The thought’s structure eludes me.
It nags me, pokes and pricks me. where it hurts most: in the deepest recesses where I dwell. And the absence of the thought is all that I can write about. It is at the tip of my tongue, that idea, that thought: so to say – but it hasn’t found its form. Only form can be expression.
I spoke of many work-concepts today at a certain discussion. Then, a while later I spoke with a friend of more intricate human concepts.
Last trains are the bane of good conversations. I must say.

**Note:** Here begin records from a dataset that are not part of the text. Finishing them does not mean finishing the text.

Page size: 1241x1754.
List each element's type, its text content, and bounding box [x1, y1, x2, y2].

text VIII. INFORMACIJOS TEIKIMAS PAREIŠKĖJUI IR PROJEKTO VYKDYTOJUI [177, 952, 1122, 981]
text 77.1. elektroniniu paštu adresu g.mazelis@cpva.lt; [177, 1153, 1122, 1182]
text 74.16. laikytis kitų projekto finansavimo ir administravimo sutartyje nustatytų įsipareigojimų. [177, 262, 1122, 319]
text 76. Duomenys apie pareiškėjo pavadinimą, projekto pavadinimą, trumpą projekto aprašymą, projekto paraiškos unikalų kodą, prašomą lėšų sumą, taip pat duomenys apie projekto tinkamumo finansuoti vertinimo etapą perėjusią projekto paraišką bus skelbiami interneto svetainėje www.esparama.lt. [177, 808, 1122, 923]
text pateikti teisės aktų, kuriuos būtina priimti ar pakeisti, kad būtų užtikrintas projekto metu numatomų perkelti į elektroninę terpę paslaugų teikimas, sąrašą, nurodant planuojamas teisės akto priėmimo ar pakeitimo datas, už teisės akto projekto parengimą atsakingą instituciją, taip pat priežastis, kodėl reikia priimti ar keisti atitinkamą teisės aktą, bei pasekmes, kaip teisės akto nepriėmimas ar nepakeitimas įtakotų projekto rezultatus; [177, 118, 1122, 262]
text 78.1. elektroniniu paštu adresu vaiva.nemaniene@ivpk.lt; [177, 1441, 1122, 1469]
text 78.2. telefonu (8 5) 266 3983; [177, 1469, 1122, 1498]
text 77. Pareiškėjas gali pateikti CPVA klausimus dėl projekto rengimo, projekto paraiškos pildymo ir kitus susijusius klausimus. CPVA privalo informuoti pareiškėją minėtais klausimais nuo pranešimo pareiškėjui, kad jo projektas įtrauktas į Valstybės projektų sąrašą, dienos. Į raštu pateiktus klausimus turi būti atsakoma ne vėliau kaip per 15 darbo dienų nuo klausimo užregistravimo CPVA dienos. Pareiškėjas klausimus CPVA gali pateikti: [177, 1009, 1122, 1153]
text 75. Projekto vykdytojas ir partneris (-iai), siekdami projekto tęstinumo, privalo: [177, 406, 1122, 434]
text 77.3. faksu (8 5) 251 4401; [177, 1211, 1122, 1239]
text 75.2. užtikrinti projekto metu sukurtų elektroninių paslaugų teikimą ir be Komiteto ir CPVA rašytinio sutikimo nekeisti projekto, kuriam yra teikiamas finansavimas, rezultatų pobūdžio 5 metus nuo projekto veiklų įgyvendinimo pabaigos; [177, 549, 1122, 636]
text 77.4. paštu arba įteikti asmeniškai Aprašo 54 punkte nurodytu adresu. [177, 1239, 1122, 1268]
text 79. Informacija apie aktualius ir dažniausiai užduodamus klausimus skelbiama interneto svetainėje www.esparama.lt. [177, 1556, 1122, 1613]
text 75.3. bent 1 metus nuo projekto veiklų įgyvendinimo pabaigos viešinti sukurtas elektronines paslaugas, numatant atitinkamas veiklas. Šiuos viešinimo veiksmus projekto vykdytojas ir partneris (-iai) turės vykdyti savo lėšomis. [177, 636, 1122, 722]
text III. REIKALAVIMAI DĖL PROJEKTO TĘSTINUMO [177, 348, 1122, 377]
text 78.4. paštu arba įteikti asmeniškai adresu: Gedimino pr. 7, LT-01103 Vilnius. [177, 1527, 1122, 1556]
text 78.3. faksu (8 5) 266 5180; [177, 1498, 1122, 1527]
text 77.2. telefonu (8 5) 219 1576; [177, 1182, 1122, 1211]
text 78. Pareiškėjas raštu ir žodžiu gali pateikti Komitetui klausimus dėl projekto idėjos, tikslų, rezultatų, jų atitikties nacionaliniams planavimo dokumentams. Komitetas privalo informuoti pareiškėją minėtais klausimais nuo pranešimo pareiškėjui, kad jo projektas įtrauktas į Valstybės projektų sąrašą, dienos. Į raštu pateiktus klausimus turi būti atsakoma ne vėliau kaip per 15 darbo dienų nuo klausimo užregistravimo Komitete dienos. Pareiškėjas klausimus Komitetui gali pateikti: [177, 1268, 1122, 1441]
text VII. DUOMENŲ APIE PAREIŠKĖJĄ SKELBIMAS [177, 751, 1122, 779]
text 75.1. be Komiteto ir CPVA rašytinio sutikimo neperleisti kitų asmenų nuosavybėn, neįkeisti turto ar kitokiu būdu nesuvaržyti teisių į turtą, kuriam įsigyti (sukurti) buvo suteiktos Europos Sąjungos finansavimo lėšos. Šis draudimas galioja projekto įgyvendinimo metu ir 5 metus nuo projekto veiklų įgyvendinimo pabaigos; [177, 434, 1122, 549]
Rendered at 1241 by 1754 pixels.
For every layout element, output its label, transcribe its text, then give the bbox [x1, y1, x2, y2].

Form is, somehow, the prerequisite of any expression. I’ll admit, I have a bit of a hangover from my previous post. The artist. Not the one of the fine arts, but the artist of life.
Imagine an artist who can’t form a thought. In a 3′ x 4′ canvas. A dangling paintbrush, dipped in yellow ochre, questioning a starting point on the canvas. Where do I start, where do I stop? What do I fill, how, what do I leave empty?
Why is form so important? Just because it gives shape to thought?
Because it allows finite-ness. As normal humans, we are quite incapable of comprehending infinity. Other than as a word. As normal humans – we have to see the limit of all. It appeals to how our minds work. It is perhaps about control.
Deny it as much as you will; perhaps in the denial itself – you will see how you express your limitations.